Attention go-getters: Your ambition may land you the big job, the big house and the fancy car, but you’re also more likely to die sooner and have poorer health than your less-ambitious peers.
That’s the conclusion of a new study by researchers with the University of Notre Dame’s Mendoza College of Business. Reporting in the Journal of Applied Psychology, scientists said people who are considered ambitious attend the best colleges and universities, have prestigious careers and earn high salaries, but those perks come at a cost.
“Despite their many accomplishments, ambitious people are only slightly happier than their less-ambitious counterparts, and they actually live somewhat shorter lives,” said Timothy Judge, a management specialist and the study’s lead researcher, in a university release on the findings.

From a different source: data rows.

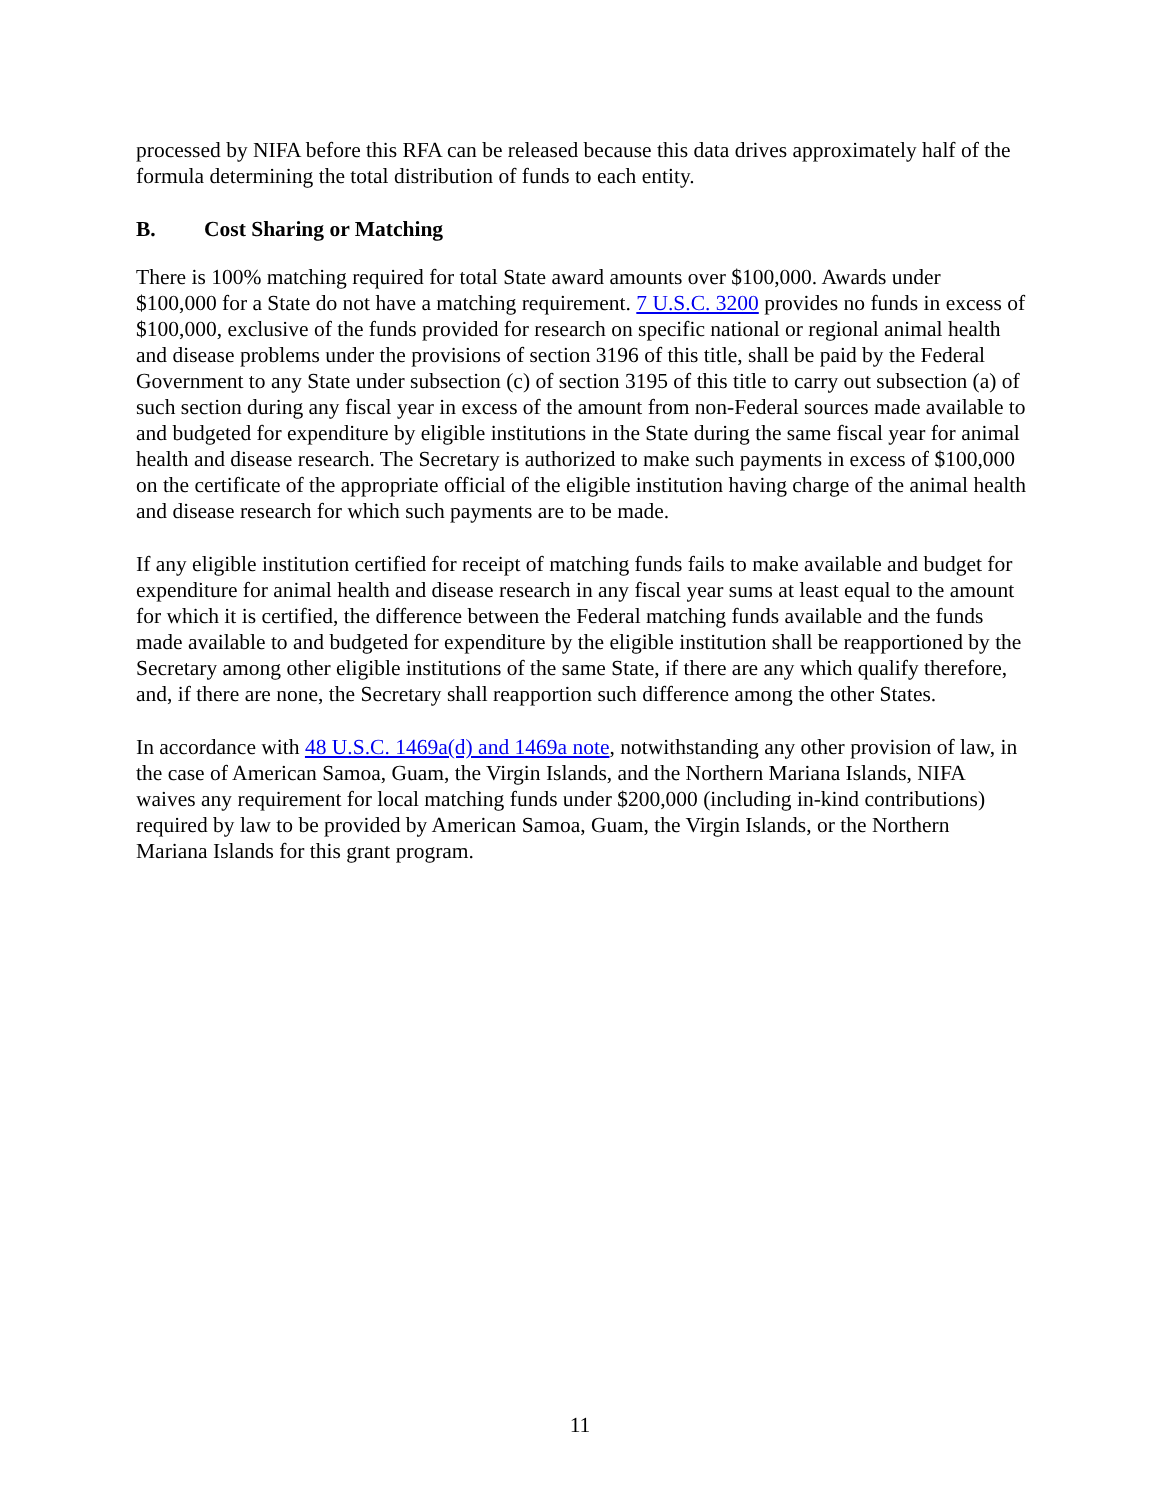processed by NIFA before this RFA can be released because this data drives approximately half of the formula determining the total distribution of funds to each entity.
B. Cost Sharing or Matching
There is 100% matching required for total State award amounts over $100,000. Awards under $100,000 for a State do not have a matching requirement. 7 U.S.C. 3200 provides no funds in excess of $100,000, exclusive of the funds provided for research on specific national or regional animal health and disease problems under the provisions of section 3196 of this title, shall be paid by the Federal Government to any State under subsection (c) of section 3195 of this title to carry out subsection (a) of such section during any fiscal year in excess of the amount from non-Federal sources made available to and budgeted for expenditure by eligible institutions in the State during the same fiscal year for animal health and disease research. The Secretary is authorized to make such payments in excess of $100,000 on the certificate of the appropriate official of the eligible institution having charge of the animal health and disease research for which such payments are to be made.
If any eligible institution certified for receipt of matching funds fails to make available and budget for expenditure for animal health and disease research in any fiscal year sums at least equal to the amount for which it is certified, the difference between the Federal matching funds available and the funds made available to and budgeted for expenditure by the eligible institution shall be reapportioned by the Secretary among other eligible institutions of the same State, if there are any which qualify therefore, and, if there are none, the Secretary shall reapportion such difference among the other States.
In accordance with 48 U.S.C. 1469a(d) and 1469a note, notwithstanding any other provision of law, in the case of American Samoa, Guam, the Virgin Islands, and the Northern Mariana Islands, NIFA waives any requirement for local matching funds under $200,000 (including in-kind contributions) required by law to be provided by American Samoa, Guam, the Virgin Islands, or the Northern Mariana Islands for this grant program.
11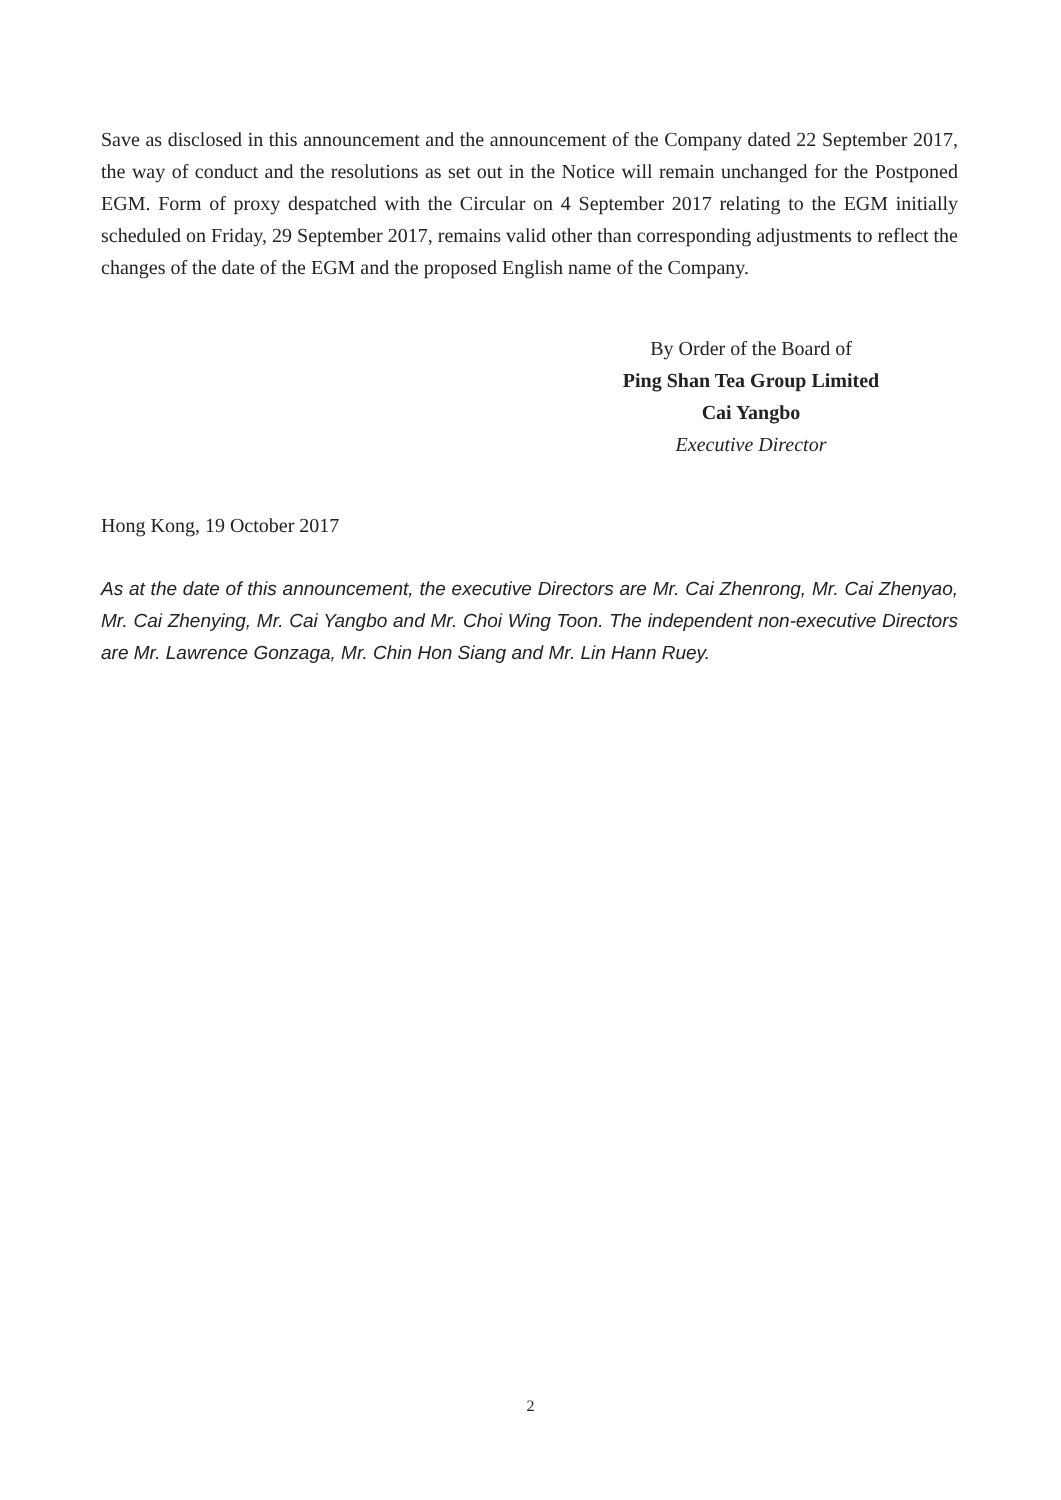Save as disclosed in this announcement and the announcement of the Company dated 22 September 2017, the way of conduct and the resolutions as set out in the Notice will remain unchanged for the Postponed EGM. Form of proxy despatched with the Circular on 4 September 2017 relating to the EGM initially scheduled on Friday, 29 September 2017, remains valid other than corresponding adjustments to reflect the changes of the date of the EGM and the proposed English name of the Company.
By Order of the Board of
Ping Shan Tea Group Limited
Cai Yangbo
Executive Director
Hong Kong, 19 October 2017
As at the date of this announcement, the executive Directors are Mr. Cai Zhenrong, Mr. Cai Zhenyao, Mr. Cai Zhenying, Mr. Cai Yangbo and Mr. Choi Wing Toon. The independent non-executive Directors are Mr. Lawrence Gonzaga, Mr. Chin Hon Siang and Mr. Lin Hann Ruey.
2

For the study, Judge and colleagues tracked 717 “high-ability individuals” over seven decades. Many attended the best universities — Harvard, Yale, Princeton, Stanford, Columbia and Notre Dame — worked in more prestigious occupations and earned more money than less ambitious people.
“So, it would seem that they are poised to ‘have it all,’ ” Judge noted. “However, we determined that ambition has a much weaker effect on life satisfaction and actually a slightly negative impact on longevity (how long people lived). So, yes, ambitious people do achieve more successful careers, but that doesn’t seem to translate into leading happier or healthier lives.”
Judge speculated that go-getters may put career success above other priorities and that may compromise their health.
“Perhaps the investments they make in their careers come at the expense of the things we know affect longevity: healthy behaviors, stable relationships and deep social networks,” he said.